- **WORK TO COMPLETE**
Every line below that holds the string "middle" should be copied out.

─── DATA SHOWN

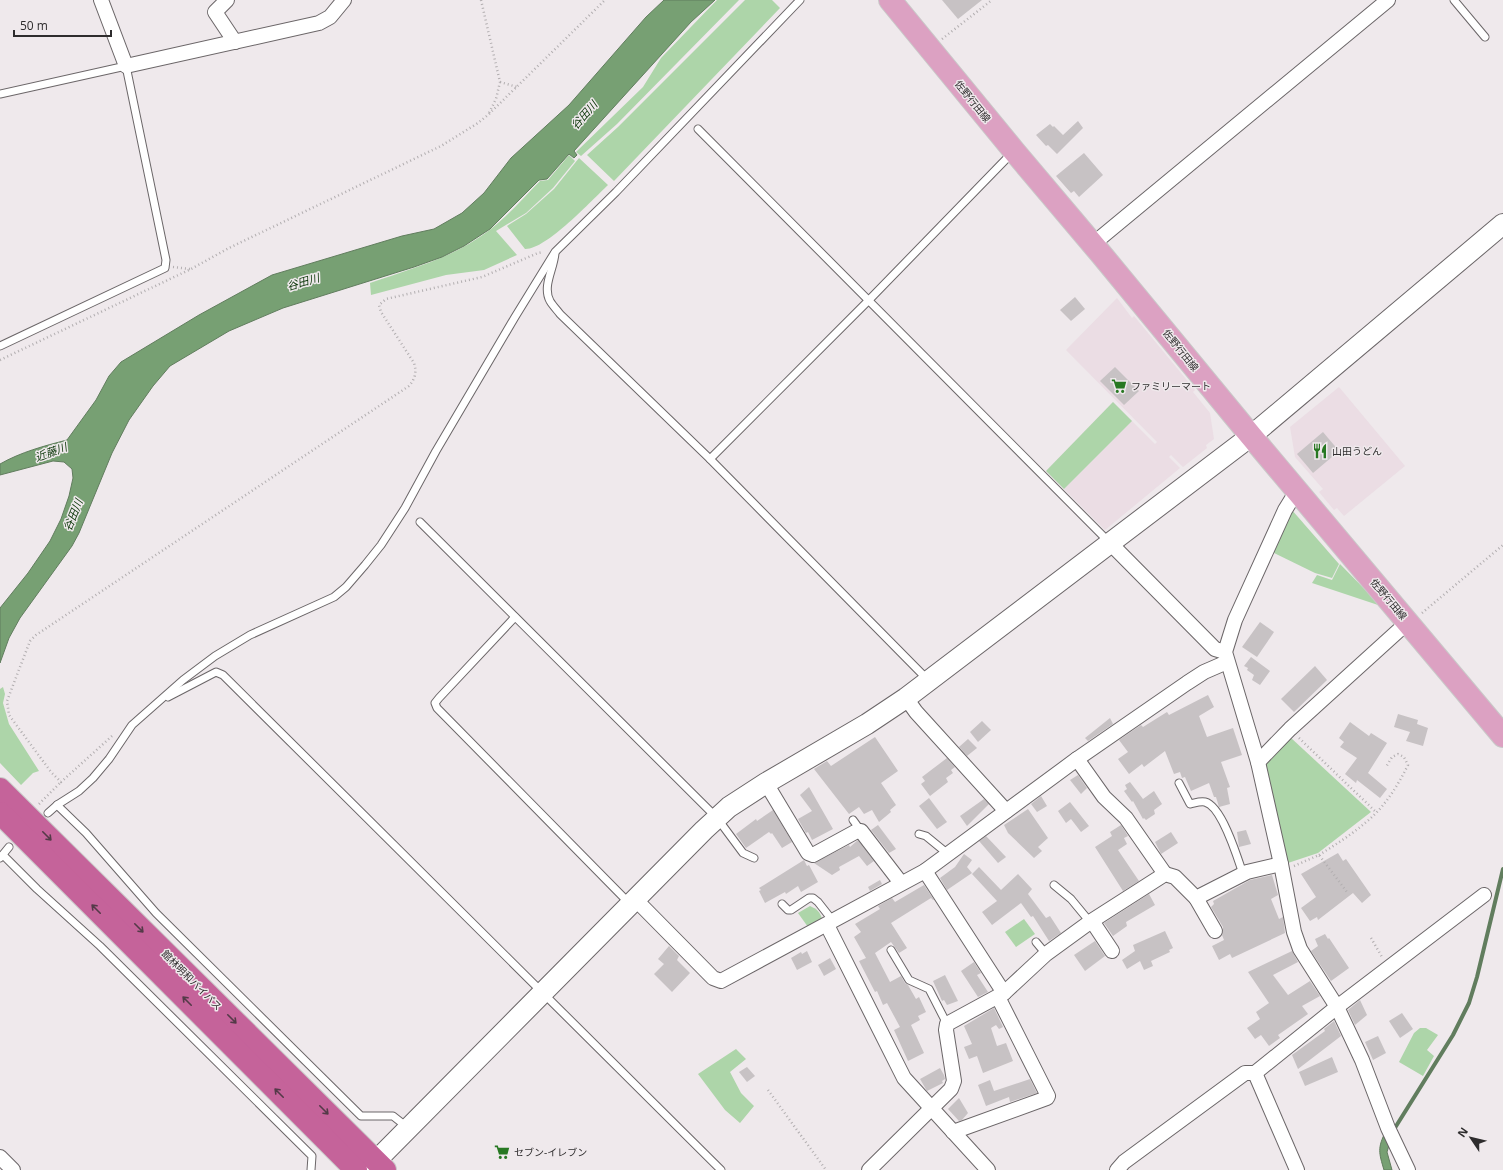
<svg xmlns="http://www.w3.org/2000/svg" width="1503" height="1170" viewBox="0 0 1503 1170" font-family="'Open Sans','Noto Sans JP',sans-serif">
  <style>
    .built { fill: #ebdde4 }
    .green { fill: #add5a9 }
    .water { fill: #77a073; stroke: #617d5e }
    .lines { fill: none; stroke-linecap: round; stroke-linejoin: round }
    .stream { stroke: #617d5e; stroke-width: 4 }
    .building { fill: #c7c2c4 }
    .lane-casing { stroke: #6b6668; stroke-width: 9 }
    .street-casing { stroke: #6b6668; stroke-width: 16 }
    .secondary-casing { stroke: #6b6668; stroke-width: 22 }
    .primary-casing { stroke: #c9c8c8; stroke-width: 24 }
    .highway-casing { stroke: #c9c8c8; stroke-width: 24 }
    .path { stroke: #b2aeb0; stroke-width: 2.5; stroke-dasharray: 1 3; stroke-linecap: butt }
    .lane { stroke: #fff; stroke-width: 7 }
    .street { stroke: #fff; stroke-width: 14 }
    .secondary { stroke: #fff; stroke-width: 20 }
    .primary { stroke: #dca1c2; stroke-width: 22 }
    .highway { stroke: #c5639a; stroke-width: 22 }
    .oneway { stroke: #543a48 }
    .labels { text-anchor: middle; stroke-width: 3; stroke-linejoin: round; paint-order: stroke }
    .street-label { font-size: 10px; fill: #2e2c2d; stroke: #efe9ec }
    .poi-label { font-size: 10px; fill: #2e2c2d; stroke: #efe9ec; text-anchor: start }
    .water-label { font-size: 11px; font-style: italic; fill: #093506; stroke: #efe9ec }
  </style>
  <rect width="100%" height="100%" fill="#efe9ec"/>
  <!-- built -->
  <g class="built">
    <path d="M1117,298L1132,318L1134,316L1195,390L1193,392L1210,413L1214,439L1206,445L1207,448L1183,467L1171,455L1169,457L1180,468L1105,530L1046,471L1113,402L1155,444L1157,442L1066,350Z"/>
    <path d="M1339,387L1405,466L1344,516L1337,508L1334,510L1319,492L1323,489L1295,457L1290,427Z"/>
  </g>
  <!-- green -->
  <g class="green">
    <path d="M717,0H739L617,124L581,156L576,152L643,87L661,58Z"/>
    <path d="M745,0H772L780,8L614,181L587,155L618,127Z"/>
    <path d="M569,155L575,161L553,188L526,213L496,231L517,255L484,270L446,275L371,295L370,283C413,268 456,257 492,228C509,215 524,197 540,181L548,180Z"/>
    <path d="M579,158L608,185C592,200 546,250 525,249L507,226L526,214L554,189Z"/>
    <path d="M1113,402L1132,421L1064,489L1046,471Z"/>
    <path d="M1291,509L1339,564L1332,578L1315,573L1272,552Z"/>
    <path d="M1340,564L1381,606L1312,583L1317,575L1332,580Z"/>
    <path d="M3,687L5,694L3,703L9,724L39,771L33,773L21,785L0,763V689Z"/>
    <path d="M1290,737L1371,812L1318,853L1285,864L1262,763Z"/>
    <path d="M810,906C817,909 820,912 822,919L808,927L798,913Z"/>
    <path d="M1024,919L1035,934L1016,947L1005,932Z"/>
    <path d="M1420,1028H1426L1438,1035L1427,1050L1434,1056L1423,1076L1399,1062L1414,1033Z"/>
    <path d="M736,1049L746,1059L730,1072L741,1093L754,1106L740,1123L725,1110L698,1074Z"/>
  </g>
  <!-- water -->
  <g class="water">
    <path d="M664,0H715L691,22L574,151L577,155L574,158L569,154L547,179L539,180L490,229L464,246L442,257L414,267L283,308L229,331L170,366L153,386L129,420L112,453L79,533L72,546L20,618L9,638L0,663V608L28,573L50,541L61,519L69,496L73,478L72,469L64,462L53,461L0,475V464C21,452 44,446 67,440L96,400L109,376L121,362L199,315L272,275L402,236L434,229L462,213L484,193L511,158L569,105L646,17Z"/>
    <path d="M1386,1131L1390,1142L1387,1152L1392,1170H1384C1379,1153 1377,1148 1386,1131Z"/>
  </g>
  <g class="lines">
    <!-- stream -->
    <path class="stream" d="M1393,1131L1453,1035L1469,1003L1477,977L1503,869"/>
  </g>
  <!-- building -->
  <g class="building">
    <path d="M942,0H982L958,19Z"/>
    <path d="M1078,121L1083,128L1057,154L1048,145L1046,146L1036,135L1050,124L1053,127L1054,126L1063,135Z"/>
    <path d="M1084,153L1103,175L1079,197L1074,191L1071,193L1056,176Z"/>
    <path d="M1075,297L1085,309L1071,321L1060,310Z"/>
    <path d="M1115,367L1139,391L1124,405L1100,381Z"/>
    <path d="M1323,432L1339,451L1313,473L1297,454Z"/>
    <path d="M1260,622L1274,632L1257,657L1242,647Z"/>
    <path d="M1251,657L1270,671L1260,685L1252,680L1254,675L1247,670L1248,668L1244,666Z"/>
    <path d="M1315,666L1327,680L1294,712L1281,699Z"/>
    <path d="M1208,695L1214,707L1199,716L1207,737L1233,728L1242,755L1221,762L1230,787L1227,788L1230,804L1219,807L1216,797H1214L1209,783L1191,791L1185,777L1182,778L1180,772L1174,774L1165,751L1144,767L1142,764L1129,774L1118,759L1128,752L1119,740L1141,725L1143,727L1167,712L1169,715Z"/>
    <path d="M1398,714L1418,720L1417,724L1428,728L1423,746L1406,741L1410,732L1394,727Z"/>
    <path d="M1110,718L1113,724L1088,741L1085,738Z"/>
    <path d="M982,721L991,730L978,742L970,732Z"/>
    <path d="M1350,722L1369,736L1371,733L1387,743L1368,773L1387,789L1380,798L1357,780L1356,783L1345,774L1357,758L1340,747L1344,742L1339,738Z"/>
    <path d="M875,737L898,771L881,783L896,805L890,810L891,812L879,822L872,810L864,814L859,807L849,814L814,769L827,761L831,766Z"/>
    <path d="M968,739L977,748L967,756L959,747Z"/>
    <path d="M947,758L955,767L951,770L953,773L946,778L948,782L930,796L921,784L925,781L922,777Z"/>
    <path d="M1078,775L1087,788L1081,794L1070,780Z"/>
    <path d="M1130,782L1143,799L1154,791L1162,804L1154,810L1155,814L1146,820L1144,818L1143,819L1133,801L1132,802L1124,791L1127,789L1125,785Z"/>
    <path d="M809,787L833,829L812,840L808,832L806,833L798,819L812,811L800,795Z"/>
    <path d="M1041,796L1047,806L1037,812L1031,804Z"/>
    <path d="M929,798L947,822L937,829L919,806Z"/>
    <path d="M984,799L989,804L967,826L960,816Z"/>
    <path d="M1070,802L1089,826L1081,832L1071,819L1066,823L1058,811Z"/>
    <path d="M1028,809L1048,838L1038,847L1042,851L1034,858L1008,833L1004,825Z"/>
    <path d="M773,810L792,842L782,848L772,833L771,834L769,832L746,848L736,834L756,819L757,821Z"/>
    <path d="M878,825L896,849L889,853L871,830Z"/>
    <path d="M1121,825L1128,836L1124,838L1127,844L1118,850L1139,881L1123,891L1095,847L1112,836L1110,832Z"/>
    <path d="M1246,830L1251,844L1239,847L1237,832Z"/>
    <path d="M1171,832L1178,843L1161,854L1155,842Z"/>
    <path d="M986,836L1006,857L998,863L979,841Z"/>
    <path d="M858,840L874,861L867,866L859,856L839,867L840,870L832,875L814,863L849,845L850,847Z"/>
    <path d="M1338,853L1343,861L1346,859L1371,895L1362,903L1353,893L1318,920L1317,917L1310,921L1301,908L1316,897L1301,874Z"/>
    <path d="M964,854L972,860L967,867L972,873L947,890L940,878L955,867Z"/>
    <path d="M804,860L807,866L809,865L818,882L801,892L798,886L786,894L785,892L765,903L759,891L761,890L759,888Z"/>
    <path d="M979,867L1001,890L1018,874L1032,889L1028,894L1046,918L1050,916L1061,933L1049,941L1033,916L1031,917L1021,903L992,925L982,912L997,901L972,874Z"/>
    <path d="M1272,875L1278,895L1271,899L1279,919L1283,917L1285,933L1232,958L1230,954L1219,960L1212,946L1224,940L1222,935L1223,931V927L1211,907L1214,904L1213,901L1250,880Z"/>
    <path d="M880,880L882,884L870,891L868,887Z"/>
    <path d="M924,885L934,900H933L931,898L891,923L907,948L899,953L891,942L875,953L890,982L901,976L905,983L908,985L916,999L919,997L926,1012L918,1016L920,1020L911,1025L924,1053L908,1061L894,1030L900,1027L887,1003L883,1005L877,991L875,992L859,961L866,958L854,937L861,932L855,924L880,909L878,906L892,898L895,902Z"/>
    <path d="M1149,894L1155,905L1126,922L1127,926L1113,936L1104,923Z"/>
    <path d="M1165,931L1173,948L1169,950L1170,952L1151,961L1153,966L1144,970L1140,961L1127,969L1122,960L1135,951L1133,945Z"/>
    <path d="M1325,934L1328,939L1329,938L1349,968L1331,981L1311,951L1318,946L1315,939Z"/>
    <path d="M1095,941L1105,956L1085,971L1074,955Z"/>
    <path d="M669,946L679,956L677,960L690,973L672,992L654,974L664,964L658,959Z"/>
    <path d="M807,951L812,962L797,970L791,958L801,952L802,954Z"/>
    <path d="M1292,951L1298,962L1273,975L1288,995L1310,981L1320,996L1302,1006L1308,1014L1278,1035L1280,1038L1269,1046L1261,1035L1255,1039L1247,1028L1260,1019L1256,1012L1269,1003L1248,972Z"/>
    <path d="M830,958L836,969L824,976L818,965Z"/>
    <path d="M974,962L981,973L977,975L988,992L978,997L961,971Z"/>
    <path d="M945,975L958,1001L947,1005L944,1000L942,1001L933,981Z"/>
    <path d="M1360,1000L1367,1015L1355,1025L1348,1010Z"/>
    <path d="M994,1008L1003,1027L999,1029L996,1025L991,1028L997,1046L1006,1043L1013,1061L983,1073L977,1056L969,1059L964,1047L972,1044L964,1026Z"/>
    <path d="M1402,1013L1413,1029L1400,1038L1389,1021Z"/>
    <path d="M1334,1021L1341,1036L1298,1069L1292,1055L1325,1031L1324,1029Z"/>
    <path d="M1378,1036L1386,1053L1373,1060L1365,1042Z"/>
    <path d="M1332,1057L1338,1072L1305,1086L1299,1072Z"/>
    <path d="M747,1067L755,1076L747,1082L739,1072Z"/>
    <path d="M940,1068L944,1075L945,1079L942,1081L943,1083L927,1091L920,1079Z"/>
    <path d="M1030,1079L1037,1093L1010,1102L1009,1097L986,1106L978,1085L990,1080L994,1091Z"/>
    <path d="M959,1098L968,1113L962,1120L959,1121L948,1109Z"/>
  </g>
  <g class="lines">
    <!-- lane casing -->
    <g class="lane-casing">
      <g id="lane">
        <path d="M1454,0L1485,37"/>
        <path d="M0,94L126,66L166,260L165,268L0,346"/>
        <path d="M698,129L1109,542"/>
        <path d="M555,253C554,269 542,286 550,301C553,306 557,310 560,314L710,459L927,679"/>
        <path d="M710,459L868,301L1012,153"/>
        <path d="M420,522L717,818L743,853L754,858"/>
        <path d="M515,617L439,698L435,703L437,708L630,904"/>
        <path d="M168,697L216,672L223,675L721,1170"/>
        <path d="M1179,783L1190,804C1195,803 1200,801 1205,802C1222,806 1238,859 1243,874"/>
        <path d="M57,805L86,833L156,913L361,1116H393L407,1127"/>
        <path d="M48,813L57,805L79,791L93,778L109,759L132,725L183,680L215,656L250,635L334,597L346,587L365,565L381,545L405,508L436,451L515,317L555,252L616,192L800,0"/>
        <path d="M853,820L861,831"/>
        <path d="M919,834L926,836L948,854"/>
        <path d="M3,855L37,889L100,946L312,1156L311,1170"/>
        <path d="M0,858L9,847"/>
        <path d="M1054,885L1071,899L1090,922"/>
        <path d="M782,904L788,910H791L809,898H813L818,902L833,921"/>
        <path d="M1036,942L1046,954"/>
        <path d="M891,950L909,980L929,989L947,1024"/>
      </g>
    </g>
    <!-- street casing -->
    <g class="street-casing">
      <g id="street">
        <path d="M101,0L126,66L319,23L330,17L344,0"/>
        <path d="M227,0L215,12L235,42"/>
        <path d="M1093,244L1388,0"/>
        <path d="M1298,489L1285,510L1235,620L1225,652L1258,762L1281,864L1294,932L1300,949L1337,1007L1362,1060L1388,1128L1408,1170"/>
        <path d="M1110,543L1215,649L1225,652"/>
        <path d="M906,698L916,712L1006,811"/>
        <path d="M1077,759L1104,797L1126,818L1165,874"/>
        <path d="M1258,762L1290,729L1408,622"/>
        <path d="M766,783L808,853L813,855L857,831H861L901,883"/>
        <path d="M925,871L1004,993"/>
        <path d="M1196,898L1215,931"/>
        <path d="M635,899L713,978L721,981L925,871L1077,759L1187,683L1204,672L1227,662"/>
        <path d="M1092,921L1112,951"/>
        <path d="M827,925L904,1078L988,1170"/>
        <path d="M1255,1073L1297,1170"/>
        <path d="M953,1132L1047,1098L1048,1096L998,997"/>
        <path d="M0,1157L13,1170"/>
        <path d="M869,1170L951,1089L954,1081L946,1030L947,1024L1004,993L1046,954L1090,922L1165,874L1175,877L1196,898L1247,872L1281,864"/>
        <path d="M1117,1170L1124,1162L1245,1073H1255L1337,1007L1484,895"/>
      </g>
    </g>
    <!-- secondary casing -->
    <g class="secondary-casing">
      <path id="secondary" d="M367,1170L704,830L729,807L766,783L867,724L906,698L1251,436L1503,224"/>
    </g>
    <!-- primary casing -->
    <g class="primary-casing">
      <path id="primary" d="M890,0L1014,151L1101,254L1251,436L1503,736"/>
    </g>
    <!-- highway casing -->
    <g class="highway-casing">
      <g id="highway">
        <path d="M0,789L385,1170"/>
        <path d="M0,813L356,1170"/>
      </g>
    </g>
    <!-- path -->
    <g class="path">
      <path d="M481,0L500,82L496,99L489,113"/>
      <path d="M942,39L992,0"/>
      <path d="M500,82L517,87"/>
      <path d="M173,267L190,269"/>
      <path d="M0,360L191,269L229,248L441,146L478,123L488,115L605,0"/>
      <path d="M1422,613L1503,545"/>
      <path d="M112,736L61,782L51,772L9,715L7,701L30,641L36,635L409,386C415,379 417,372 414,363L381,312L379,305L386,299L482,277L538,253L543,252"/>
      <path d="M1299,738L1376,812"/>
      <path d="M39,804L61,782"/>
      <path d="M1319,855C1335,845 1351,835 1365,823C1384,808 1397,787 1408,765L1404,757L1398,754L1392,757L1386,767"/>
      <path d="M1294,866L1319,855L1347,892"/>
      <path d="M1371,938L1382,957"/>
      <path d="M768,1090L826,1170"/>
    </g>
    <!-- lane -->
    <use href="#lane" class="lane"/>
    <!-- street -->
    <use href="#street" class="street"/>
    <!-- secondary -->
    <use href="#secondary" class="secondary"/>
    <!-- primary -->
    <use href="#primary" class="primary"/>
    <!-- highway -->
    <use href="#highway" class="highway"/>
  </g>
  <!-- one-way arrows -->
  <defs><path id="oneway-shaft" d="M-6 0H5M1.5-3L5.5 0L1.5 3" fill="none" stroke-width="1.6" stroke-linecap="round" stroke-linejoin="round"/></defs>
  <g class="oneway">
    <use href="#oneway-shaft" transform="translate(47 836) rotate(45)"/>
    <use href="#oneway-shaft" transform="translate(96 909) rotate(-135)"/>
    <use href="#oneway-shaft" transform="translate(139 928) rotate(45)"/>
    <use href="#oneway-shaft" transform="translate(187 1001) rotate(-135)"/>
    <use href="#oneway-shaft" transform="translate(232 1019) rotate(45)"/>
    <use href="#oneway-shaft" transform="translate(279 1093) rotate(-135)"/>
    <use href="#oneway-shaft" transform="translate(324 1110) rotate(45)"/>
  </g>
  <!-- icons -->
  <defs>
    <g id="supermarket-bare" transform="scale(1.2)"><path d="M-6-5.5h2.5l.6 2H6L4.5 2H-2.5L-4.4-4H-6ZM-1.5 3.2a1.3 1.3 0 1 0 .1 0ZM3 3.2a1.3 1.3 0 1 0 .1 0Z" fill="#277822" stroke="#efe9ec" stroke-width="2.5" paint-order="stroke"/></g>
    <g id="restaurant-bare" transform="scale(1.2)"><path d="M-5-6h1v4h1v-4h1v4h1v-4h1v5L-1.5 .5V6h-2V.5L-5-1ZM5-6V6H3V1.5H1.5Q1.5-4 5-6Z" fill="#277822" stroke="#efe9ec" stroke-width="2.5" paint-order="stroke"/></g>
  </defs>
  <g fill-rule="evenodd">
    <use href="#supermarket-bare" x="1119" y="386"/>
    <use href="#restaurant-bare" x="1320" y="451"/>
    <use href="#supermarket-bare" x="502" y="1152"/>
  </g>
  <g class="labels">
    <!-- street labels -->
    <g class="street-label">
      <text transform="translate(973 101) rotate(51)" y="4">佐野行田線</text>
      <text transform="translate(1181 350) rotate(51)" y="4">佐野行田線</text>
      <text transform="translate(1389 599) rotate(50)" y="4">佐野行田線</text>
      <text transform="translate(192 980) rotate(45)" y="4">館林明和バイパス</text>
    </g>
    <!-- poi labels -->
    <g class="poi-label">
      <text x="1131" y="390">ファミリーマート</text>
      <text x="1332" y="455">山田うどん</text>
      <text x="514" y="1156">セブン-イレブン</text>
    </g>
    <!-- water labels -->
    <g class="water-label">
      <text transform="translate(584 115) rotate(-49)" y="4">谷田川</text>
      <text transform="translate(303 282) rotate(-16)" y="4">谷田川</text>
      <text transform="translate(51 452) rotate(-20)" y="4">近藤川</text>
      <text transform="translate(73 515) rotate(-68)" y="4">谷田川</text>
    </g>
  </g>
  <!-- north arrow -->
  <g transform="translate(1471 1138) rotate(305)" stroke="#efe9ec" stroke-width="3" paint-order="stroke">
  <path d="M0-3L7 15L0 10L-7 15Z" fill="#2e2c2d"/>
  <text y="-6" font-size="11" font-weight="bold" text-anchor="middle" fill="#2e2c2d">N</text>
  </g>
  <!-- scale -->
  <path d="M14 30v6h97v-6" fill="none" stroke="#2e2c2d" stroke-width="2"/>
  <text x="20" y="30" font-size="12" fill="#2e2c2d" stroke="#efe9ec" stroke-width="3" paint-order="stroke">50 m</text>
</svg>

──────

- **WRITTEN RESPONSE**
    .labels { text-anchor: middle; stroke-width: 3; stroke-linejoin: round; paint-order: stroke }
  <text y="-6" font-size="11" font-weight="bold" text-anchor="middle" fill="#2e2c2d">N</text>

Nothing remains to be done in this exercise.